In TNG Geordie said "Wait until you see the holodeck" refering to the advances technology has made. This could imply that holodecks weren't around at all before that but in the light of DSC's simulation room I find it far more likely that the "incredible advances" line was at least in part reffering to advances within holo-tech and not its inception.
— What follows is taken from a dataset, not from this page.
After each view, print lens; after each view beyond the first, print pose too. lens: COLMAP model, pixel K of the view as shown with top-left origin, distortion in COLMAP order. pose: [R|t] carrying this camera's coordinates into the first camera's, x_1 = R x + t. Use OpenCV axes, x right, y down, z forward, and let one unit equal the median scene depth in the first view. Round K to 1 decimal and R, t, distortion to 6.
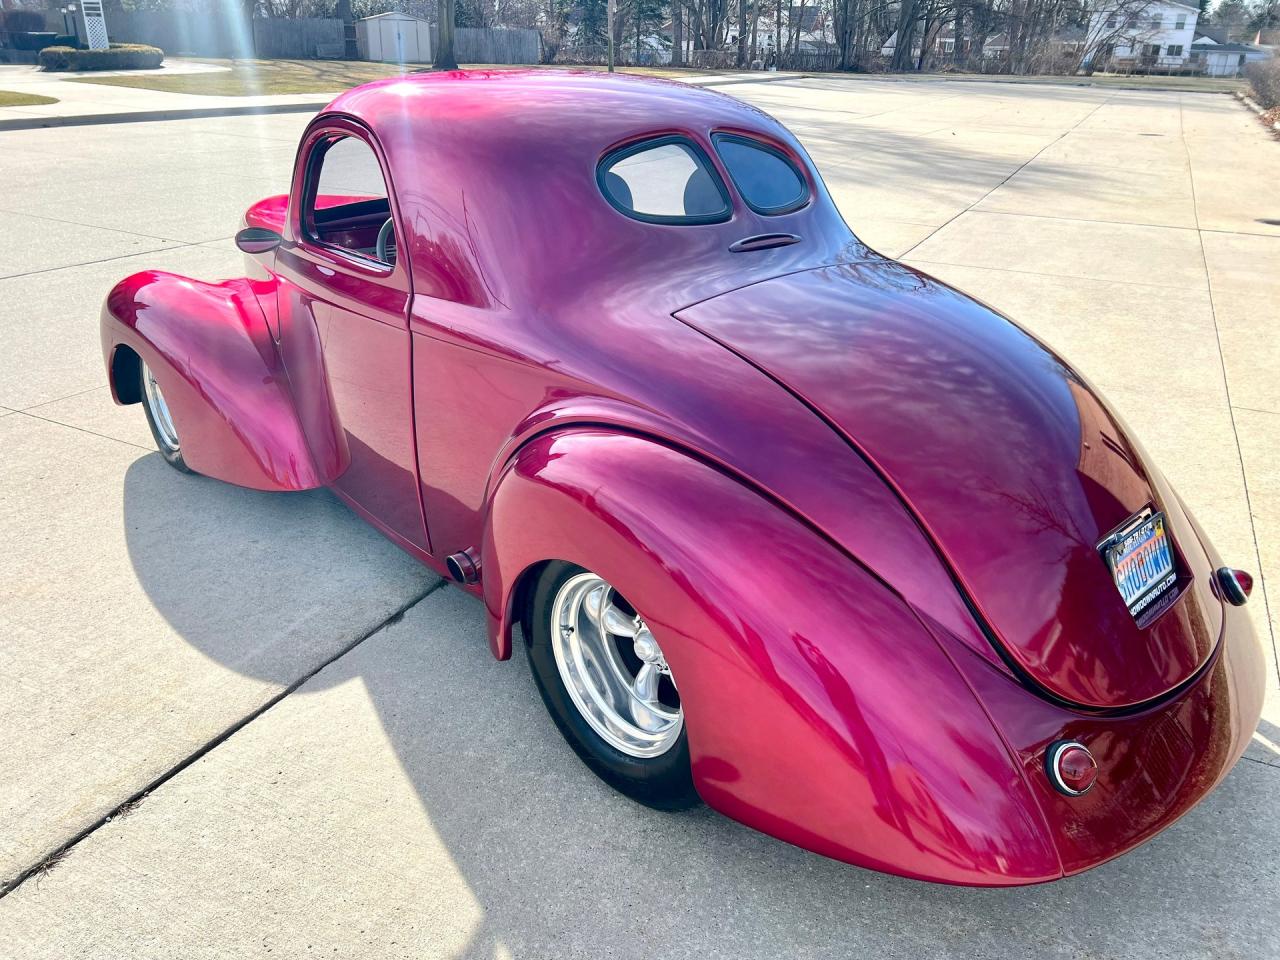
lens RADIAL K [[964.9, 0, 644.6], [0, 964.9, 476.8], [0, 0, 1]] dist [0.049195, -0.056362]
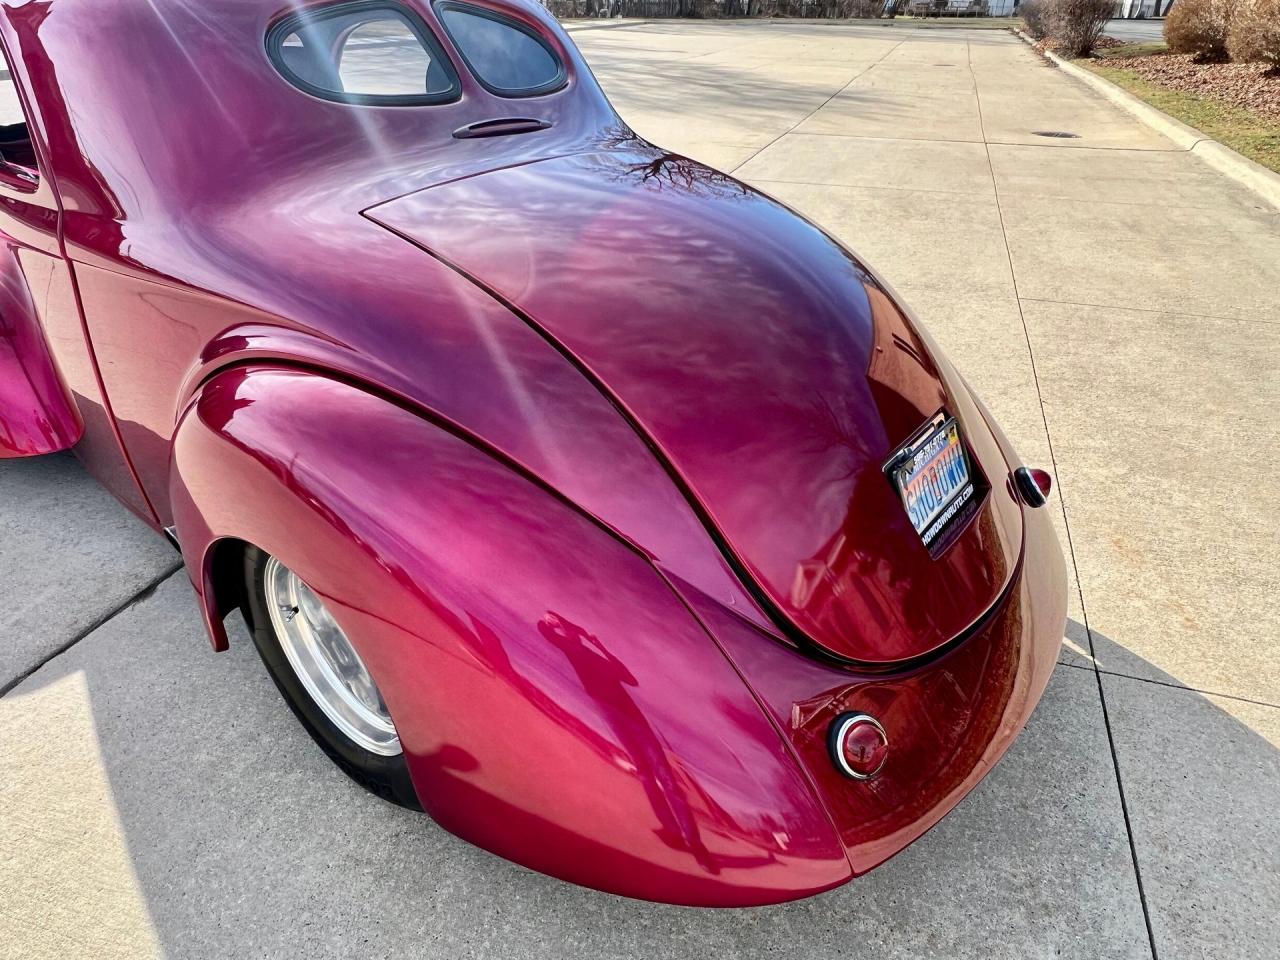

Harry Kim said that in the movie-era there were no holodecks. That could be read as there being no holodecks on starfleet's ships (maybe because they pose to big a distraction) or (granted a bit more outlandish) there was a strong anti-holodeck movement that ultimately led to the banning of holodecks (because you'll get square... eh.... 3D eyes when you use the holodeck too often or sit directly in front of it). Alternatively we should consider what Janeway said immediately prior: "Romulans hiding behind every nebula. Even [...] Their ships were half as fast." The first statement is and obvious exaggeration. The Constitution class had a cruising speed of Warp 6 with a maximum speed of Warp 8. Voyager's maximum speed is Warp 9.975 and according to "Pathfinder" its average speed is Warp 6.2. Of course these are only two specific classes and maybe the rest of the fleet was a lot slower in the 23rd century but even the NX class had an average speed of Warp 5, so unless there were pretty much no advances in warp technology between ENT and the launch of the Constitution class Janeway's second statement has to be an exaggeration too so I don't think it is far fetched to assume that Kim's statement was at least in part exeggerated. Maybe holodeck's were around but only for battle simulations (until some "incredible advances" around the turn of the century were made) and that's what Kim meant.
People trying to turn nothing into something again I see. Bashir referred to a holodeck on a ship as a holosuite during episode Inquisition. They mean the same thing
BASHIR: So you beamed me out of my quarters into this holosuite when I was asleep.
SLOAN: I believe we allowed you a full hour.
Oh, you ain't ignoring your way out of the Memory Alpha editing, mate.